What is required | Find "Let me have" and "#2 white crumpled" in the records below. Copy the lines holding them and every line between, exactly, and no others.

Dataset excerpts
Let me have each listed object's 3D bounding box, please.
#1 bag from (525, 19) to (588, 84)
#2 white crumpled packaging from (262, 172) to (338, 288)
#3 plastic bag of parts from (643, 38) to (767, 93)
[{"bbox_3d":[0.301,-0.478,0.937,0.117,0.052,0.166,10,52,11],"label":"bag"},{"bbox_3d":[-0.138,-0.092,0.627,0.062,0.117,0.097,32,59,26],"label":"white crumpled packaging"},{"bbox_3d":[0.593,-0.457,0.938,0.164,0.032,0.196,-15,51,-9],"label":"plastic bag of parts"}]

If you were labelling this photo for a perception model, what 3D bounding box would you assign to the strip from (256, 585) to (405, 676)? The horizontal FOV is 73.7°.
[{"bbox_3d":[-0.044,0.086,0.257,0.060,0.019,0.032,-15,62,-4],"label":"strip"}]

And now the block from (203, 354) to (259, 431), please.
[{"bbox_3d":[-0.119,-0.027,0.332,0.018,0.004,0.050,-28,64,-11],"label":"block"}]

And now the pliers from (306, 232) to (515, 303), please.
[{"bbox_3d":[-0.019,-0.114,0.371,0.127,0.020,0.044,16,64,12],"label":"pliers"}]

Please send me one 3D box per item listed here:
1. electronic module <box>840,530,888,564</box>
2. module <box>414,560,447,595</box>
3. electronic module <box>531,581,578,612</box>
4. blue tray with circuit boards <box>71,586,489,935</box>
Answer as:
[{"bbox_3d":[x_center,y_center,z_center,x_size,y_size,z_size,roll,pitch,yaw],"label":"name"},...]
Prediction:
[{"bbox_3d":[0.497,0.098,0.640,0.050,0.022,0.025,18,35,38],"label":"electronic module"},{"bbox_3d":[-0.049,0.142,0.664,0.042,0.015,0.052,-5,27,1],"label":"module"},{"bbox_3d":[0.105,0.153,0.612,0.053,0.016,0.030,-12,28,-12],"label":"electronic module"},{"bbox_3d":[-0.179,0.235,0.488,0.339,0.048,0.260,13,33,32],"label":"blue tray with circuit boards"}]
--
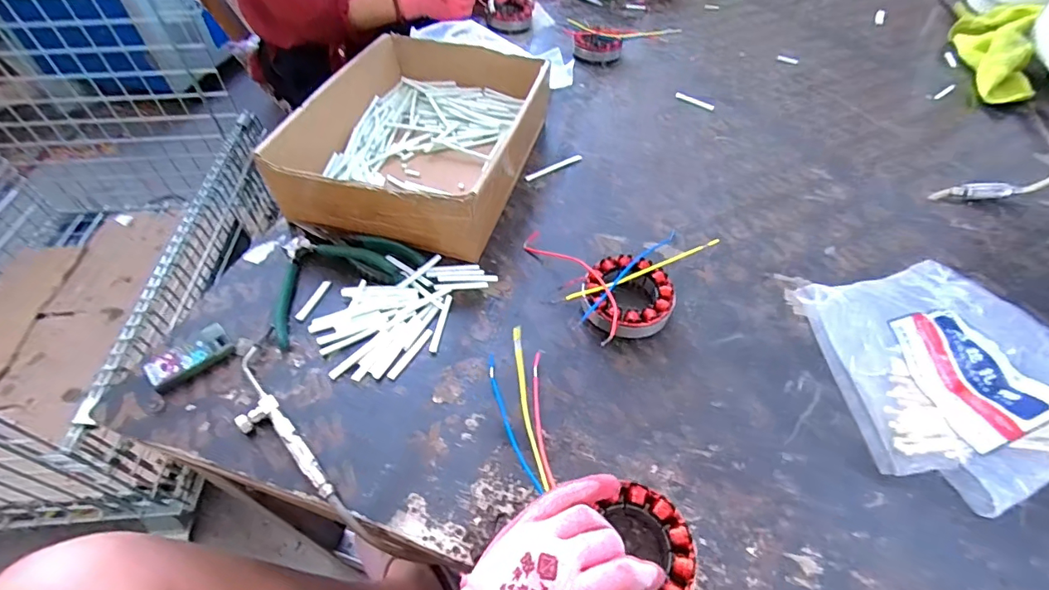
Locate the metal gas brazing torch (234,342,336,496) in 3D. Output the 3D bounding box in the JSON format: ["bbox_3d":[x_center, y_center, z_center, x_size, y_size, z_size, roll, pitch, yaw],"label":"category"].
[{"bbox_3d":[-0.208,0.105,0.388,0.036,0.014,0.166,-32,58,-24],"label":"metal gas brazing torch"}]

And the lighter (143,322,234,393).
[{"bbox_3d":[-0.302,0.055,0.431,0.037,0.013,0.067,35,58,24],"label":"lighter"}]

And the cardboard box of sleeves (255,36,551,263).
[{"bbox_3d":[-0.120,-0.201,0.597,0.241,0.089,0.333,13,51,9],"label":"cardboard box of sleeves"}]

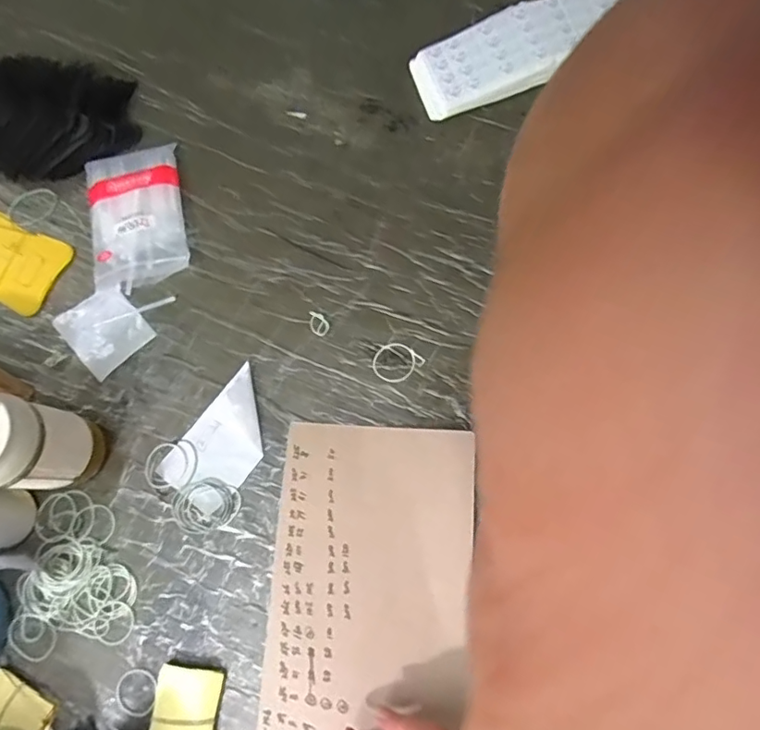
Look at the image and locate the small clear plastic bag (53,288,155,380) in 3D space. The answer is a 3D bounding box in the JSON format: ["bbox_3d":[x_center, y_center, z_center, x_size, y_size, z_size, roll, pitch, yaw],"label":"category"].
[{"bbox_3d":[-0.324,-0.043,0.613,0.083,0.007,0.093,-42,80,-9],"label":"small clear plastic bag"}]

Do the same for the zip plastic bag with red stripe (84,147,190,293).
...
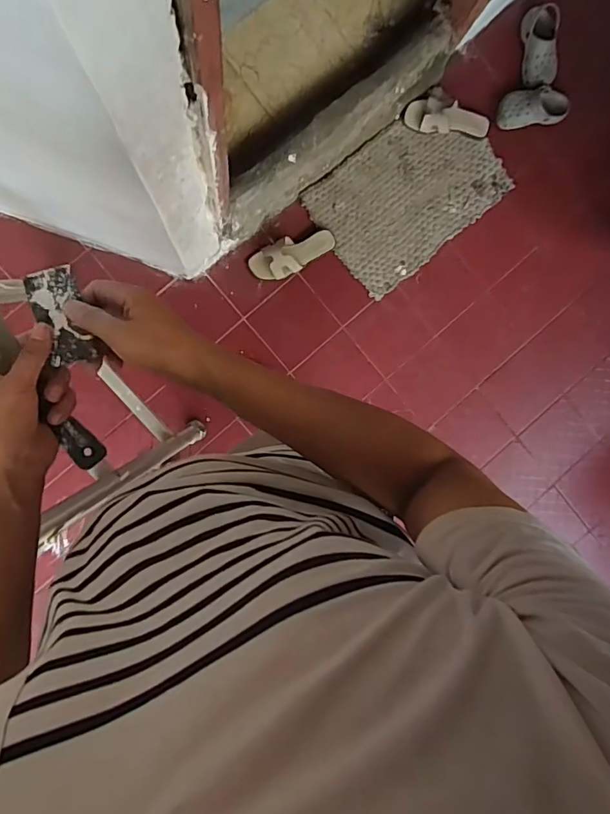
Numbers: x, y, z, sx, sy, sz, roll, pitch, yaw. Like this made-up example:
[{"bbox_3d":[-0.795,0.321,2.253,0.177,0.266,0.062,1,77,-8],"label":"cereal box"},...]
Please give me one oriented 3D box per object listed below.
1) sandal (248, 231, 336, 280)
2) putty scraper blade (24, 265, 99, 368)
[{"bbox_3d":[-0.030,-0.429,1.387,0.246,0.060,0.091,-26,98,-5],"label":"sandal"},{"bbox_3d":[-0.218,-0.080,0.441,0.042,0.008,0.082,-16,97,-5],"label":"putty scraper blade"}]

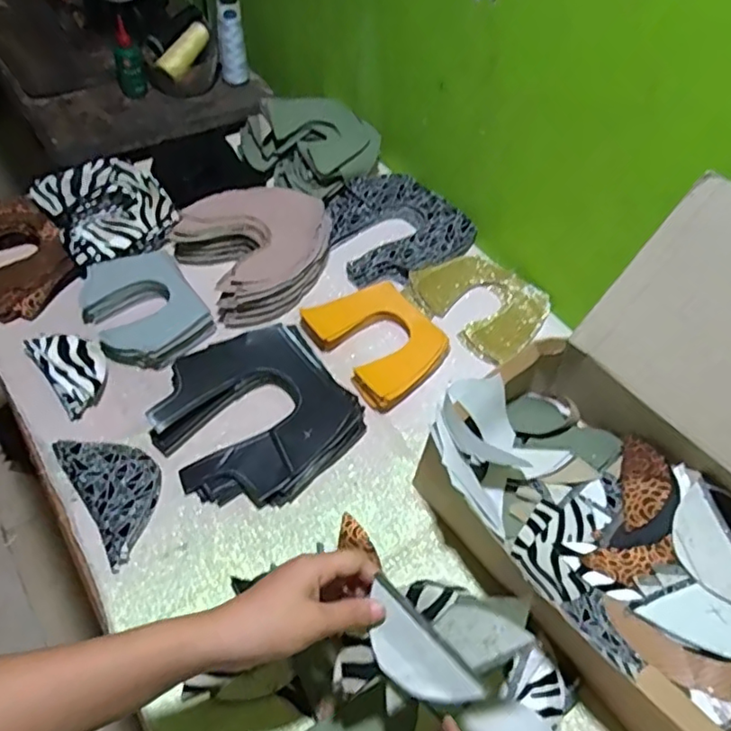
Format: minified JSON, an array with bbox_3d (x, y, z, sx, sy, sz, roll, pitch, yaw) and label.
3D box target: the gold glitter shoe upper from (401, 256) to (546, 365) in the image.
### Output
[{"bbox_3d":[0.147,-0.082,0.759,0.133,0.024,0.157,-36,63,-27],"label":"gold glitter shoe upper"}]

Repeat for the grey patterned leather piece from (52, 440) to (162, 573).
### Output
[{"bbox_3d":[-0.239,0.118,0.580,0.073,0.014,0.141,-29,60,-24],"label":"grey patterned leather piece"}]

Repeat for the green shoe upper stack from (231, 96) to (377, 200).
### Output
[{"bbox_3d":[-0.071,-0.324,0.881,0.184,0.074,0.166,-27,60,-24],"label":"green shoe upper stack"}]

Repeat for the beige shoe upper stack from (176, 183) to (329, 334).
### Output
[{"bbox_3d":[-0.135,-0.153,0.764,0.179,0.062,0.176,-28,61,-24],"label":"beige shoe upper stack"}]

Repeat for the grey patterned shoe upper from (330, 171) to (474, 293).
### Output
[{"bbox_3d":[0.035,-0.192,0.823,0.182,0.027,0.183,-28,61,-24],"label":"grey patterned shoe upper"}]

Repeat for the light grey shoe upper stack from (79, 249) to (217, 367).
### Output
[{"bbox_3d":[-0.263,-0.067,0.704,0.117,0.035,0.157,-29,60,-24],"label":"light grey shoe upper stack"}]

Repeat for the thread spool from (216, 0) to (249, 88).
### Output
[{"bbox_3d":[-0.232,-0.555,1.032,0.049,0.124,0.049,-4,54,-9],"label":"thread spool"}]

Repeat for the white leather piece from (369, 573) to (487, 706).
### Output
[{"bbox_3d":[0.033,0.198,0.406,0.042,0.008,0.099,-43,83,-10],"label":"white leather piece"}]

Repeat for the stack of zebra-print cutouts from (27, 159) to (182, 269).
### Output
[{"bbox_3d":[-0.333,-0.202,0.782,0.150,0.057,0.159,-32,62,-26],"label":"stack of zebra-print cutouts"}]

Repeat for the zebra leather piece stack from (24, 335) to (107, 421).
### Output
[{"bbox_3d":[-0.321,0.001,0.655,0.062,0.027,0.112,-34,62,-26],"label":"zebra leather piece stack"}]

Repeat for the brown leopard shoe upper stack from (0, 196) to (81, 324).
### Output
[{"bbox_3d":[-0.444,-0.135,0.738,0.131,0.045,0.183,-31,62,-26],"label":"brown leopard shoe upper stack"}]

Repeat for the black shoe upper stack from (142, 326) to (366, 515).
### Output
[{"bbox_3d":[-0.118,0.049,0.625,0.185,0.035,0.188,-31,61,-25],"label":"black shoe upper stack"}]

Answer to this task |
Let me have each listed object's 3D bounding box, please.
#1 bag from (525, 19) to (588, 84)
#2 white crumpled packaging from (262, 172) to (338, 288)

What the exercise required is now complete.